**1/2 (out of four)
Few understand Sartre’s “Hell is other people” line like kids who find themselves on the wrong end of bullies’ aggression. I know what it’s like. You know what it’s like. If you went to junior high, chances are pretty good that, at one time or another, you felt victimized by someone who picked on you to make themselves feel better.

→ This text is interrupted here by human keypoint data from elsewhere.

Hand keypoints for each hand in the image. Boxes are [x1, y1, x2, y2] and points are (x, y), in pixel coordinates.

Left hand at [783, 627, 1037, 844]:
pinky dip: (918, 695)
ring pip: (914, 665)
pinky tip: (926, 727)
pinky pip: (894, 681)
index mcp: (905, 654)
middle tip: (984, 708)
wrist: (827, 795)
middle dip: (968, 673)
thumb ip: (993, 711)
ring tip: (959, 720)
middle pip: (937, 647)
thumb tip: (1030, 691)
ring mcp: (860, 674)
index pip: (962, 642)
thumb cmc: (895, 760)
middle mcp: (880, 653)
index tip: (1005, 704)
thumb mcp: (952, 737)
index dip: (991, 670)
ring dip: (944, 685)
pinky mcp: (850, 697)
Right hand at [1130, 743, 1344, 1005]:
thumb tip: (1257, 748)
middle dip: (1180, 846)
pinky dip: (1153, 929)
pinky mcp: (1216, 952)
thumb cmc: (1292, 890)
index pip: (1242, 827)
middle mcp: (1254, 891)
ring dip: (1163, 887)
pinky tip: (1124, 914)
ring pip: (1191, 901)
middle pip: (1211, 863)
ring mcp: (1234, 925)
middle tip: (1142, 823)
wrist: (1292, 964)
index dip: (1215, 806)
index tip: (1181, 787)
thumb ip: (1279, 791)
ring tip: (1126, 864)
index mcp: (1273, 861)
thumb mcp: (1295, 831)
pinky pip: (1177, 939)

In this often difficult-to-watch documentary previously titled “The Bully Project,” the very serious issue of bullying in American schools gets a human face. To name a few: In Sioux City, Iowa, it’s Alex, 12, who’s called “fish face” and considers his tormentors his friends so he doesn’t have to ask himself how many actual friends he has. In Tuttle, Okla., it’s Kelby, 16, who since coming out has been the victim of hate speech from teachers and caused her parents’ friends to stop acknowledging them. In Yazoo County, Miss., Ja’Meya, 14, sits in a juvenile detention center, her punishment for bringing a gun to school (no shots were fired) when she just couldn’t take the bullying anymore. The Longs of Chattsworth, Ga., and the Smalleys of Perkins, Okla., both know the tragedy of losing a child to suicide after intense bullying.

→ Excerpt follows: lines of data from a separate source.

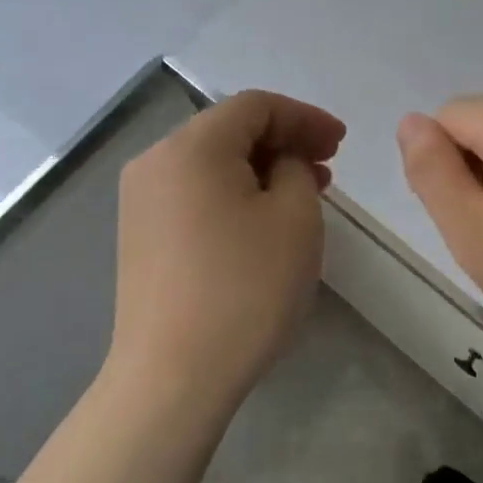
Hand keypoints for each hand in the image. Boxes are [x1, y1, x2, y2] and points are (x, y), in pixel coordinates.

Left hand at [107, 91, 344, 415]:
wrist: (173, 376)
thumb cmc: (244, 289)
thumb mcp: (294, 217)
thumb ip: (296, 169)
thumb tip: (281, 162)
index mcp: (191, 147)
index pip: (255, 106)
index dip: (304, 117)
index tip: (342, 143)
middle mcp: (156, 162)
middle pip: (229, 131)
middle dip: (284, 142)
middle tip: (328, 167)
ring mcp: (141, 201)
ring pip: (212, 164)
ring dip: (261, 169)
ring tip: (304, 195)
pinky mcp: (140, 236)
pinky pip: (195, 194)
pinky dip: (233, 194)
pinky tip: (262, 221)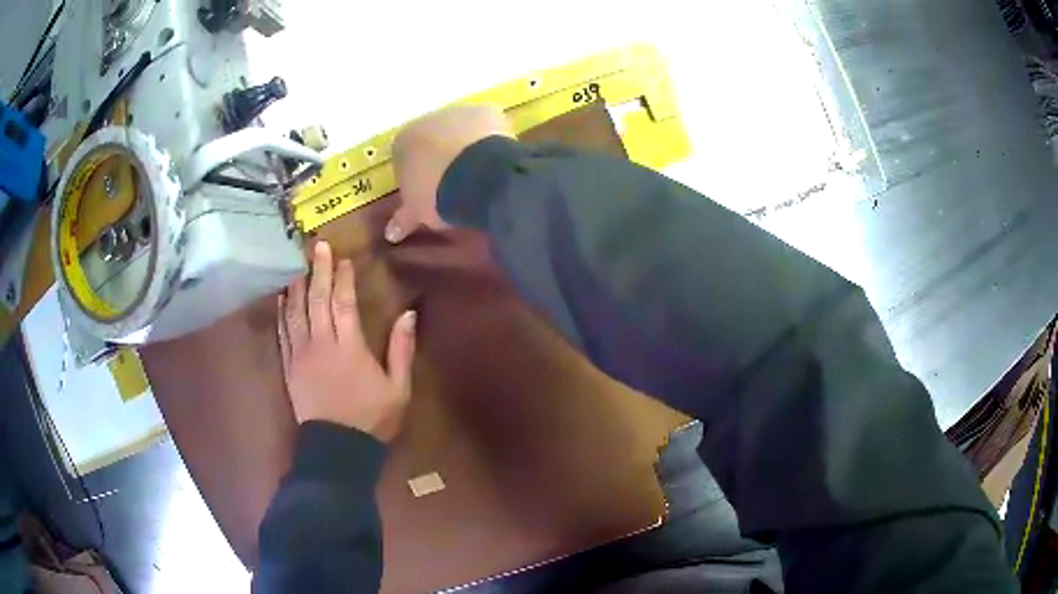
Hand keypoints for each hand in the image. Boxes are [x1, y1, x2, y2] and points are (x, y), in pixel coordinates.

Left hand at [277, 241, 416, 442]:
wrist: (338, 449)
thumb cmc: (371, 419)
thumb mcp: (398, 388)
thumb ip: (402, 349)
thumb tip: (409, 314)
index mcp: (349, 347)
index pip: (344, 303)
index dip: (343, 278)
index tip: (343, 259)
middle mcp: (321, 344)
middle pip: (316, 300)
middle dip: (318, 271)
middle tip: (317, 247)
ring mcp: (300, 355)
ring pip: (295, 313)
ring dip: (296, 287)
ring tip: (297, 266)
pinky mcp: (289, 367)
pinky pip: (282, 334)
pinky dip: (281, 314)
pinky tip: (281, 299)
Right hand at [385, 105, 514, 243]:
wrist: (476, 178)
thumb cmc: (437, 196)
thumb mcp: (418, 211)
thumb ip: (403, 219)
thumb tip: (390, 235)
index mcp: (402, 141)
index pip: (404, 156)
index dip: (418, 174)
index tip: (429, 191)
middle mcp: (427, 119)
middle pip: (432, 138)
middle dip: (441, 155)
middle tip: (455, 181)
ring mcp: (458, 112)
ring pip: (460, 128)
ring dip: (465, 144)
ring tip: (479, 170)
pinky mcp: (486, 111)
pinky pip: (486, 125)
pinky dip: (490, 138)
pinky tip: (497, 158)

This is a nationwide problem, and plenty of statistics and informed opinions exist on the subject. (Not as informed: The dopes at the MPAA who thought this doc deserved an “R” rating, eventually relenting to “PG-13” after a national protest and a few removed F-bombs.) It’s a shame director Lee Hirsch focuses “Bully” only on anecdotes and not a broader view of what’s happening and how anyone has made progress to combat the problem. (That is, if anyone has. I’d like to think so, but I don’t know.)
The footage here suggests a steep slope to climb; administrators shown do everything they can to dismiss the problem and skirt responsibility, as if kids simply can’t be disciplined and parents, not schools, are solely accountable for what kids do throughout the day. Seeing these reactions should inspire nausea in anyone watching.
“Bully” should have mentioned Dan Savage’s “It Gets Better” project and done more to address the bullies themselves. Sometimes the film feels like a feature-length episode of MTV’s “True Life.” That still counts for a lot, though. The bullying epidemic won’t go anywhere without awareness and action, and this doc will hopefully succeed in both of those areas.